Esto que ha pasado me ha sugerido que el imprevisto es una categoría de la vida para la que no tenemos fácil acomodo. El hombre desea el confort de lo conocido, la tranquilidad de lo predecible para que el orden dé paz a la vida. El imprevisto siempre introduce un “desequilibrio” en la vida, que urge una respuesta. Los acontecimientos no programados ponen delante del hombre una pregunta: ¿por qué?, ¿cómo es posible?, ¿qué significado tiene? Ante ellos necesitamos una respuesta. Antes que aventurar una respuesta, surge la evidencia: “estoy vivo”. La vida, la vida de cada uno es lo más precioso que tenemos. Necesitamos una razón para retomar todo desde el principio, para volver a empezar, para esperar.
La noche del terremoto, vi en mis hijos las postura que podemos tomar. Uno de los pequeños estaba lleno de amargura y tristeza, otro decía con un punto de escepticismo: ¿Dónde estaba Dios? Pero este acontecimiento lleno de dolor me ayuda a recordar que la vida es un don, un regalo continuo, que la vida de cada hombre es sostenida, cuidada y requerida “con cuerdas de amor”. Estamos en las manos de un Dios bueno para que la vida de cada hombre se cumpla. Y esta certeza no ahorra en absoluto la pregunta por el sentido y la dimensión de misterio desconcertante que tiene el drama del dolor y el sufrimiento. Pero obliga a mirar a Cristo en la cruz. E invita a echar cuentas con su victoria sobre le muerte.
Me asombraba que, después de visitar ciertos barrios muy castigados, la tarde del viernes visitamos los barrios altos de la ciudad, encaramados en un cerro, zonas pobres, socialmente problemáticas, con viviendas antiguas y modestas. La inmensa mayoría estaban impecables. Uno desea que la vida se apoye en una roca fuerte, a salvo de los temblores de la tierra.
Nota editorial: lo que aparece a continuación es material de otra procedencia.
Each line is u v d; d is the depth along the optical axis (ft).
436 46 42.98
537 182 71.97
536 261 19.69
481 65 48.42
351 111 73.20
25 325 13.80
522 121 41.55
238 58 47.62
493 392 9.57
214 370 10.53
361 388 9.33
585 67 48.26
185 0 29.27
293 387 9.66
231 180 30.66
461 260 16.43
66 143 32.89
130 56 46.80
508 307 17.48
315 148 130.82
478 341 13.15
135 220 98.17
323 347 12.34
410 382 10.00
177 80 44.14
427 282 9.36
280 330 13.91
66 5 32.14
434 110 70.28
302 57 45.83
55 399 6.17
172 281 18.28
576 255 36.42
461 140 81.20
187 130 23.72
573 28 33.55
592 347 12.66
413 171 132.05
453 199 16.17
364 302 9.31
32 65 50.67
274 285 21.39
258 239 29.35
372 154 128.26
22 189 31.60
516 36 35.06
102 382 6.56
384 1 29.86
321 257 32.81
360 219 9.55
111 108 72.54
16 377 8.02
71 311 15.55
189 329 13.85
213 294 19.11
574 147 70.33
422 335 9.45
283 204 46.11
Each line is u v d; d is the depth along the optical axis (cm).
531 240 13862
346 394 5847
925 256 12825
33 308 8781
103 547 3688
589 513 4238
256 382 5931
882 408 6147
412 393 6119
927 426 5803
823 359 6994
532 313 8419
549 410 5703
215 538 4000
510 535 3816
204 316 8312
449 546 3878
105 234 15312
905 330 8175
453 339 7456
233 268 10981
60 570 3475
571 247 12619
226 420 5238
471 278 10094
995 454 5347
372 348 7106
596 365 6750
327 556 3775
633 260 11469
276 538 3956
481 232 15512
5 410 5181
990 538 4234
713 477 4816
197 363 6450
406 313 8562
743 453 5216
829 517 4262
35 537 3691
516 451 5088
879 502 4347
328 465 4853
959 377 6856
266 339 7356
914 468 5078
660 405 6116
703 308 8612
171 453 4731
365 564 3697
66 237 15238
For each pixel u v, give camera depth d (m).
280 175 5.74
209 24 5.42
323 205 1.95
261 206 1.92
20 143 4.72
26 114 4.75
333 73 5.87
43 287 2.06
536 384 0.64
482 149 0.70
Ayer me acordaba de cómo la tierra tembló cuando Cristo expiró en la cruz. No es posible mirar humanamente ningún sacrificio, dolor y sufrimiento de la vida sin que domine la rabia o la desesperación sin mirar cara a cara, primero a la pregunta del corazón herido que dice “¿por qué?”, y al Señor en la cruz que con sus brazos abiertos acoge el dolor del hombre y lo salva. Hoy en misa volvía a caer en la cuenta de que la tierra ha temblado en Lorca en plena Pascua, para que sepamos que el Señor hace nuevas todas las cosas, que vuelve a ponernos delante de nuestro destino, que acoge a aquellos nueve hombres en su paraíso, en el mes de María que –como esa madre que ha muerto bajo los escombros por salvar a sus dos hijos– abraza a su Hijo muerto sabiendo que existe una última palabra.